Prinsip-prinsip Discovery Learning
Model pembelajaran Discovery Learing dibagi menjadi 5
prinsip yang harus diketahui oleh guru:
- Prinsip 1: Pemecahan Masalah. Instruktur harus membimbing dan memotivasi peserta didik untuk mencari solusi dengan menggabungkan informasi yang ada dan baru diperoleh dan menyederhanakan pengetahuan.
- Prinsip 2: Manajemen Pelajar. Instruktur atau guru memungkinkan peserta untuk bekerja sendiri atau dengan orang lain, dan belajar dengan kecepatan mereka sendiri.
- Prinsip 3: Mengintegrasikan dan Menghubungkan. Guru harus mengajar peserta didik bagaimana menggabungkan pengetahuan sebelumnya dengan yang baru, dan mendorong mereka untuk terhubung dengan dunia nyata.
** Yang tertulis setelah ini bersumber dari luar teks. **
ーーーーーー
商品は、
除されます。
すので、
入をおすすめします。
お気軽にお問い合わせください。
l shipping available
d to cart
- Prinsip 4: Analisis dan Interpretasi Informasi. Pembelajaran penemuan berorientasi pada proses dan bukan pada materi, dan didasarkan pada asumsi bahwa belajar bukan hanya mengumpulkan fakta.
- Prinsip 5: Kegagalan dan Umpan Balik. Belajar tidak hanya
terjadi karena menemukan sebuah jawaban yang benar, melainkan terjadi melalui
kegagalan.
06#. Ausubel dengan Teori Belajar Bermakna
David Ausubel adalah psikolog Amerika Serikat yang
mempunyai kontribusi penting terhadap ilmu pendidikan, khususnya perkembangan
ilmu kognitif. Ausubel dikenal atas kontribusinya dalam teori
belajar bermakna.
Menurut Ausubel, ada dua jenis belajar, yakni: Pertama
belajar bermakna (meaningful learning). Belajar dikatakan bermakna
bila informasi yang akan dipelajari peserta didik di susun sesuai dengan struktur
kognitif yang dimiliki peserta didik, sehingga peserta didik dapat mengkaitkan
informasi barunya dengan struktur kognitif yang dimiliki.
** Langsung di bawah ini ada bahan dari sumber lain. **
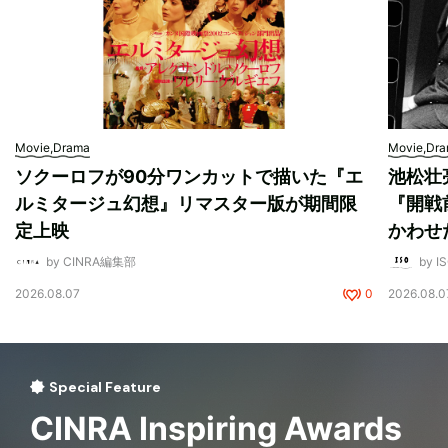
Movie,Drama
Movie,Dr
ソクーロフが90分ワンカットで描いた『エ
池松壮
ルミタージュ幻想』リマスター版が期間限
『開戦
定上映
かわせ
by CINRA編集部
by I
2026.08.07
0
2026.08.0
Special Feature
CINRA Inspiring Awards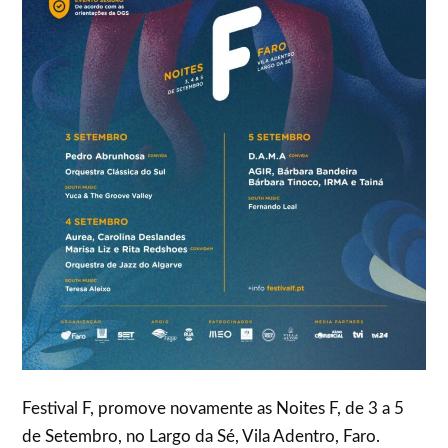
Festival F, promove novamente as Noites F, de 3 a 5
de Setembro, no Largo da Sé, Vila Adentro, Faro.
Kedua, adalah Belajar menghafal (rote
learning).Pembelajaran hafalan kebalikan dari pembelajaran bermakna. Pembelajaran
hafalan menekankan atau mengandalkan daya inga tapa yang di dengar atau
dialami. Diantaranya adalah pelajaran hafalan.
Prinsip Pembelajaran Bermakna
Ide umum dari suatu subeyk harus dipresentasikan
terlebih dahulu kemudian dibedakan secara progresif dalam hal detil dan secara
spesifik.
Bahan ajar harus berusaha untuk mengintegrasikan bahan
baru dengan informasi yang disajikan sebelumnya melalui perbandingan dan
referensi silang dari ide-ide baru dan lama.
07#. Max Wertheimer dengan Teori Gestalt
Wertheimer adalah psikolog Hongaria yang dikenal
dengan pengusung teori Gestalt bersama dengan Kurt Kofka dan Wolfgang Kohler.
Belajar menurut pandangan Gestalt adalah proses mengembangkan insight. Insight
merupakan bagian dari pemahaman hubungan antar bagian dalam situasi
permasalahan dan menganggap insight adalah inti dari pembentukan tingkah laku.
Insight seseorang tergnatung pada kemampuan dasar
seseorang, dipengaruhi oleh pengalaman masa lalu yang relevan, penyelidikan
lingkungan. Dan pengertian merupakan inti dari insight.
Menurut Kofka, Kohler, dan Wertheimer seperti yang
dikutip oleh Akhmad Sudrajat, ada beberapa prinsip- prinsip teori
Gestalt, diantaranya:
- Pertama, Figure and groud relationship. Setiap bidang pengamatan dapat dibagi dua, yaitu figure (bentuk) dan latar belakang.
- Kedua, Proxmity. Unsur-unsur yang saling berdekatan dalam bidang pengamatan akan dipandang sebagai bentuk tertentu.
- Ketiga, similarity. Sesuatu yang memiliki kesamaan cenderung akan dipandang sebagai suatu obyek yang saling memiliki.
- Keempat, Commonn direction. Unsur-unsur bidang pengamatan yang berada dalam arah yang sama cenderung akan dipersepsi sebagai figure atau bentuk tertentu.
- Kelima, simplicity. Setiap orang cenderung menata bidang pengamatan dalam bentuk sederhana.
- Keenam, Closure. Setiap orang cenderung akan
mengisi kekosongan suatu obyek atau pengamatan yang tidak lengkap.
Implikasi dalam Pembelajaran
Pertama, dalam proses belajar, siswa hendaknya
memiliki kemampuan insight (kemampuan mengenal keterkaitan unsur-unsur dalam
suatu obyek). Tugas guru untuk memunculkan Insight ini.
Kedua, pembelajaran bermakna (meaningful
learning). Guru harus bisa memberikan pembelajaran yang bermakna kepada siswa,
salah satunya adalah selalu mengkaitkan dengan kehidupan siswa.